Dès la préparation à la naissance, j’avais perçu quelque chose de léger, et j’avais essayé de… Préparer le terrain. Il y a des patientes comme ça, chez qui on sent un problème, sans pouvoir mettre de mots dessus.
Cette grossesse, déjà, c’était une sorte de surprise, et elle l’accueillait avec une moitié de bonheur transie − « la plus belle surprise du monde » − et une profonde angoisse.
Son corps changeait.
« Je vais récupérer n’est-ce pas ? J’ai toujours été très tonique, j’espère que ça ira. »
Qu’est-ce que l’on peut répondre à cette question ? Elle est piégeuse.
J’ai répondu la vérité : ça prend du temps, et on ne récupère pas le même corps qu’avant.
On récupère un corps qui y ressemble, avec d’autres qualités et d’autres défauts. On récupère des cicatrices intimes, des blessures de guerres (voir à ce propos, d’ailleurs, le travail de Jade Baell, A beautifull body project) ; c’est une autre vie, une continuité.
C’est dur à avaler.
C’est même un tabou.
Dire cela à une patiente, essayer de la rassurer, une semaine après son accouchement, sur sa vessie traîtresse, sur ce ventre qui ne veut pas rentrer dans le rang, sur les jeans qu’elle ne mettra plus, dire cela fait pleurer des femmes.
Je suis sage-femme, et je me rends compte que les femmes pleurent facilement avec moi.

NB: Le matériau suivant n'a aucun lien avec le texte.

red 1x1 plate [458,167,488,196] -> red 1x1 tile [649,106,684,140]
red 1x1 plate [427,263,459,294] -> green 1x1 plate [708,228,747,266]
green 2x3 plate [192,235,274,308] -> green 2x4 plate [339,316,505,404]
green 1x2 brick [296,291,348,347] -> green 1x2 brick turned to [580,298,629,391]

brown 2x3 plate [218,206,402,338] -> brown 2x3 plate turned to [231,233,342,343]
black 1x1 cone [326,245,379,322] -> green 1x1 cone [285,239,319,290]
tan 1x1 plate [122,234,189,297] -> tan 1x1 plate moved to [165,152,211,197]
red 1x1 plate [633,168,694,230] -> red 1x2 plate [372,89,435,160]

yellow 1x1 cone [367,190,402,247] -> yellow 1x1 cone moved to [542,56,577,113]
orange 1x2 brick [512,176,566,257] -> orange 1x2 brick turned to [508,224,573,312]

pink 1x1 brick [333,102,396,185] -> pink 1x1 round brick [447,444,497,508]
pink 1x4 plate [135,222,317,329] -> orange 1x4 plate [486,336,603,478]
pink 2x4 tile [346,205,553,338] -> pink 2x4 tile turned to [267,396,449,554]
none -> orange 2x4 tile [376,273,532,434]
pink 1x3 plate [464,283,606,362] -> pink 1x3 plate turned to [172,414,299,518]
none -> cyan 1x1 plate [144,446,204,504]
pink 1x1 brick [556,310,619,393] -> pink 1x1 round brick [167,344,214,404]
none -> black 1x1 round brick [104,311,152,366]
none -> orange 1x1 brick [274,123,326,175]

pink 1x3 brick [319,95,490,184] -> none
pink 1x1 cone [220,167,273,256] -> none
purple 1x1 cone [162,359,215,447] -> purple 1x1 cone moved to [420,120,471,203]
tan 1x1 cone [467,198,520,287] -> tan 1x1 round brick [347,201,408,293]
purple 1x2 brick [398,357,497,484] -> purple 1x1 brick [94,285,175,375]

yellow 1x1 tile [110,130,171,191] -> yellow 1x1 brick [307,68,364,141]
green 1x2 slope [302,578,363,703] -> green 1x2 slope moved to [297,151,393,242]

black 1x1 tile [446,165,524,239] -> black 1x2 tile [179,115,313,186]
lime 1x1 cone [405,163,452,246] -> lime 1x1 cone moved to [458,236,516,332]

Je pense que ça veut dire que je fais mon boulot.
« On travaillera ».
C’est tout ce que je peux dire.
Comme un tatouage, certaines marques ne partiront pas ; elles disent « quelque chose s’est produit dans ce ventre ». D’autres se récupèrent, s’adaptent, se travaillent. La vérité n’est pas simple à entendre.
La vérité, c’est qu’il faut souvent du temps.